In the same paper in which the structure of prFMN was deduced in the active site of AnFdc1 there was a proposal for the mechanism by which Fdc1 decarboxylates α,β-unsaturated carboxylic acids. Not all UbiD enzymes decarboxylate acrylic acid substrates and other mechanisms may be at play for alternative substrates. In the case of AnFdc1 it was noted that prFMN displays an azomethine ylide characteristic C4a-N5+=C1’. This is a well-known 1,3-dipole in organic chemistry, positioned in the enzyme active site near to the α,β-unsaturated carboxylic acid substrate which contains a 1,3-dipolarophile. Thus, it was proposed that a 1,3-dipolar cycloaddition mechanism was responsible for the enzymatic decarboxylation. This was confirmed in a later paper
The mechanism proposed in for 1,3-dipolar cycloaddition by Fdc1 is as follows :
  1. 1,3-dipolar cycloaddition between prFMNiminium and the α,β-unsaturated substrate leads to a pyrrolidine cycloadduct
  2. This pyrrolidine cycloadduct supports simultaneous decarboxylation and ring opening, resulting in the formation of a distinct prFMN-alkene adduct
  3. A conserved glutamic acid residue donates a proton to the alkene moiety, resulting a second pyrrolidine cycloadduct
  4. The reaction concludes with cycloelimination of Int3 and the release of the alkene product and CO2
A study went on to present evidence for the 1,3-dipolar cycloaddition, due to suspected turnover of cinnamic acid a crystal structure of AnFdc1 in complex with α-fluorocinnamic acid revealed the substrate Cα and Cβ carbons are located directly above the prFMNiminium C1’ and C4a respectively. Cinnamic acid was confirmed to bind in a similar manner using inactive AnFdc1 crystals containing FMN. The AnFdc1 E282Q mutant crystallised with cinnamic acid revealed a structure corresponding to the Int2 species, this was taken to mean that progression through the 1,3-dipolarcycloadition cycle was halted as E282 is unable to donate a proton to the alkene moiety.

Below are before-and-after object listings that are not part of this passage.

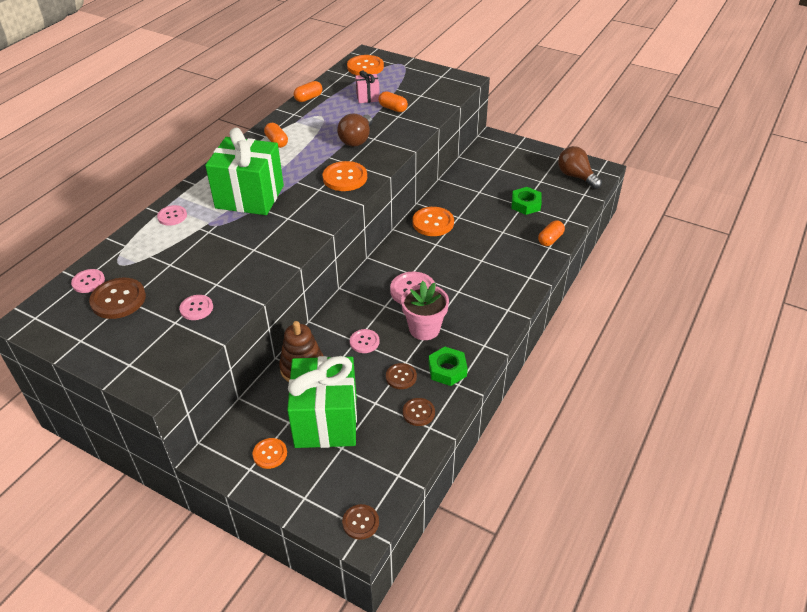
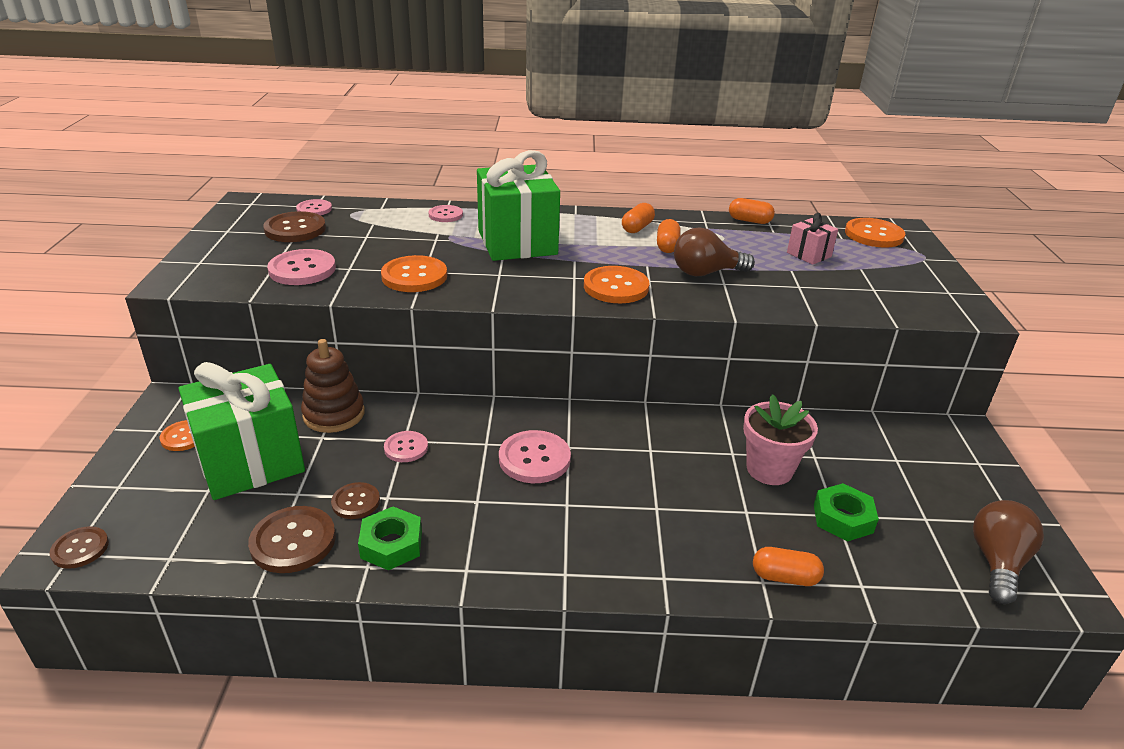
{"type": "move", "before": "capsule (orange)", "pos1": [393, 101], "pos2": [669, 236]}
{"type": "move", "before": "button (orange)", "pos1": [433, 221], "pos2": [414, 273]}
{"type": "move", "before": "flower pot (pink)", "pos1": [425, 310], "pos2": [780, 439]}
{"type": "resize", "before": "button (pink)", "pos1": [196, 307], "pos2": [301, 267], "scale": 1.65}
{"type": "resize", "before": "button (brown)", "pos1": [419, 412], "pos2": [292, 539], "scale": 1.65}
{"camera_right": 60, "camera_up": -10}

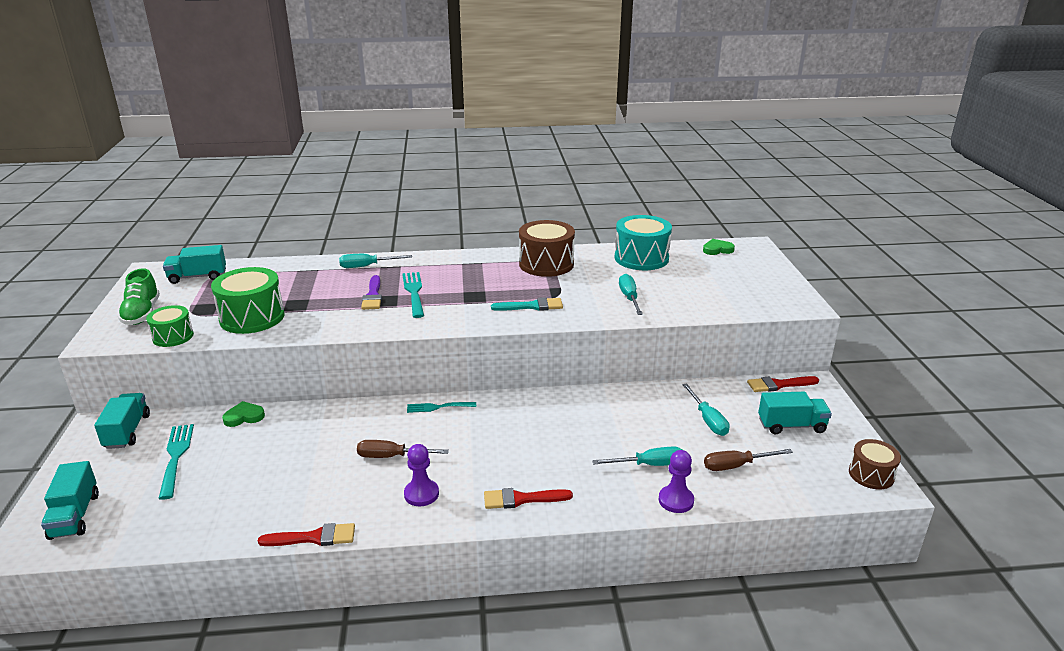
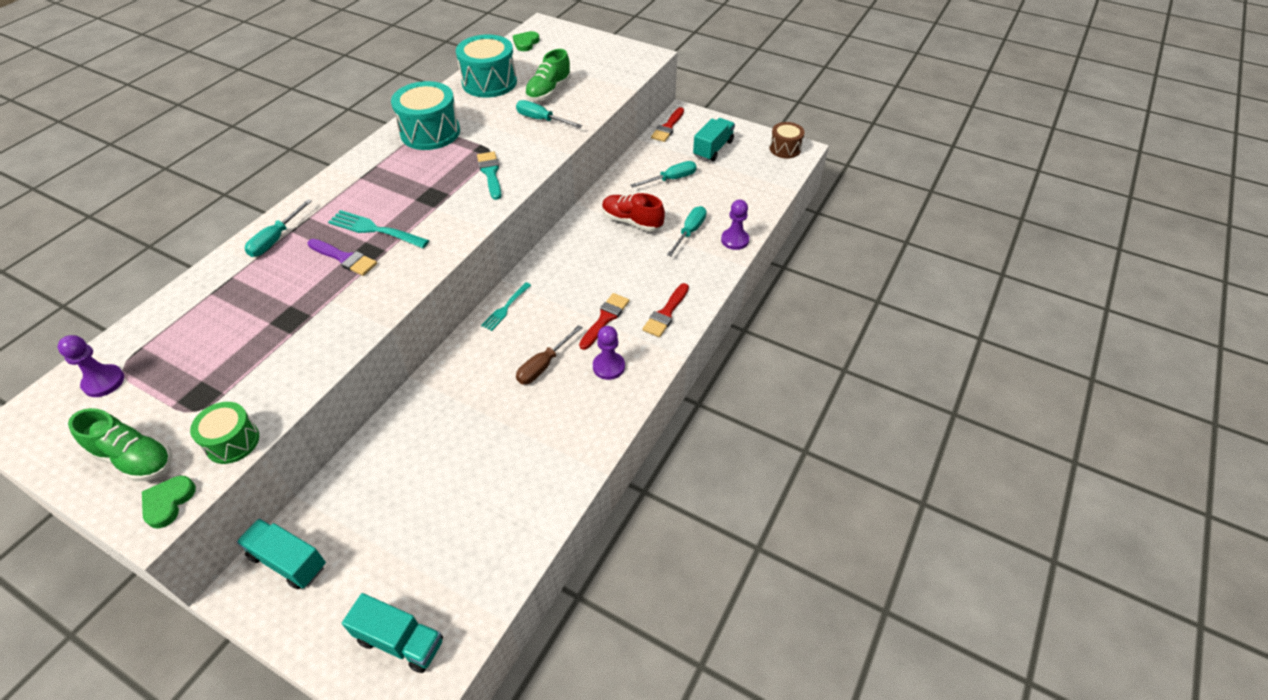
{"type": "recolor", "before": "drum (brown)", "after": "drum (turquoise)", "pos1": [547, 248], "pos2": [425, 115]}
{"type": "replace", "before": "truck (turquoise)", "after": "pawn (purple)", "pos1": [194, 264], "pos2": [91, 366]}
{"type": "delete", "before": "drum (green)", "pos1": [248, 300]}
{"type": "rotate", "before": "brush (turquoise)", "pos1": [527, 304], "pos2": [489, 176], "turn": -45}
{"type": "rotate", "before": "screwdriver (turquoise)", "pos1": [706, 409], "pos2": [663, 174], "turn": -45}
{"type": "move", "before": "heart (green)", "pos1": [243, 414], "pos2": [169, 502]}
{"type": "delete", "before": "fork (turquoise)", "pos1": [176, 462]}
{"type": "delete", "before": "screwdriver (brown)", "pos1": [748, 460]}
{"type": "move", "before": "brush (red)", "pos1": [306, 534], "pos2": [604, 321]}
{"type": "insert", "after": "shoe (green)", "pos2": [548, 75]}
{"type": "insert", "after": "shoe (red)", "pos2": [633, 212]}
{"camera_right": -55, "camera_up": 20}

In order to observe the Int1 and Int3 structures alkyne analogues were used. Like alkenes these compounds can also act as dipolarophiles but cycloaddition would yield a cycloadduct containing a double bond. An inactive AnFdc1 enzyme co-crystallised with the phenylpropiolic acid revealed binding in a similar manner to the α-fluorocinnamic acid AnFdc1 and cinnamic acid AnFdc1 with FMN bound. An active AnFdc1 enzyme co-crystallised with phenylpropiolic acid revealed clear density for a 3-pyrroline cycloadduct between the alkyne and prFMNiminium. Int3’ represents a structure post decarboxylation, so it was assumed that over the time it took for crystallisation the decarboxylation had occurred. Using a rapid soaking procedure, a different cycloadduct was observed that retained the carboxyl moiety.